I posted this in another thread but I will post here too, why not use some of the worker funds to pay "interest" to people that would pool their funds(bts and bitUSD) to a bot/pool(whatever) to maintain the peg?

Total witness and worker budget seems to be 130M bts per year (6,5% inflation at 2B cap bts) with 10M of those funds we can pay an anual interest rate of 2% to a Pool value of 500.000.000 bts.

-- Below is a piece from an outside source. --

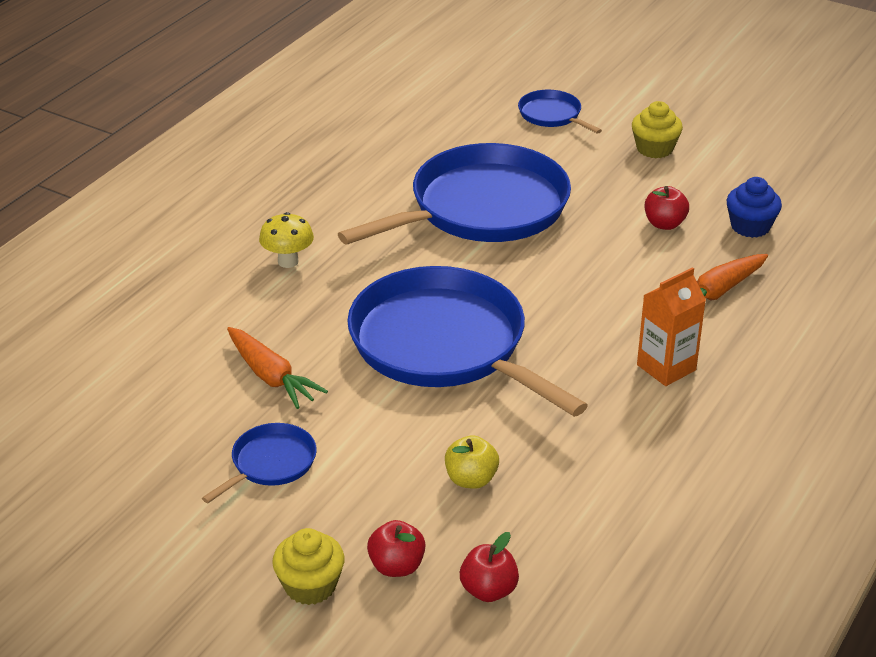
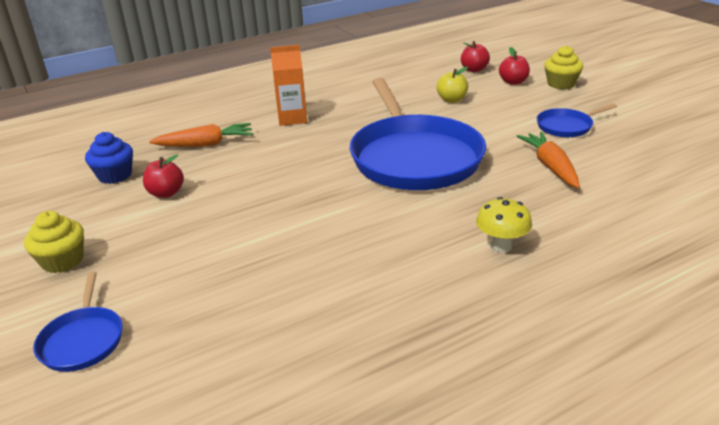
camera: 150 degrees left, 5 degrees down
(482, 208) = (285, 247): blue pan -> none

I don't know if this rate is too much or too low but we need to take in to account that it is more probable to have looses than profits from the trading bot if we aim for a tight peg.
Quote


https://discuss.nubits.com/t/discussion-liquidity-operations-a-paradigm-shift/3379

Before you scream about inflation, keep in mind that right now we have 12,5% inflation from the merger alone plus a max posible of 6,5% from workers and witness budget, trying to save 0,5%(or whatever) would not be wise imo IF those funds could help maintain the peg.

I don't know if this could work at all, or if its too hard to be implemented, just my thoughts.

FYI- The last time I looked the current going rate liquidity providers get for providing liquidity for Nubits is 8%

Liquidity as Nubuts does it is very complicated and takes many people to enforce the peg. If we were to go this route, then I would suggest making everything happen autonomously. Go over to their forums to the liquidity subforum to find out how big of a clusterfuck liquidity for Nubuts is. We have an advantage here in that we have a DEX on our chain and thus can automate the liquidity operations. People would just need to lock up funds they want to use for liquidity operations, then the committee set the margin (or how tight the peg is).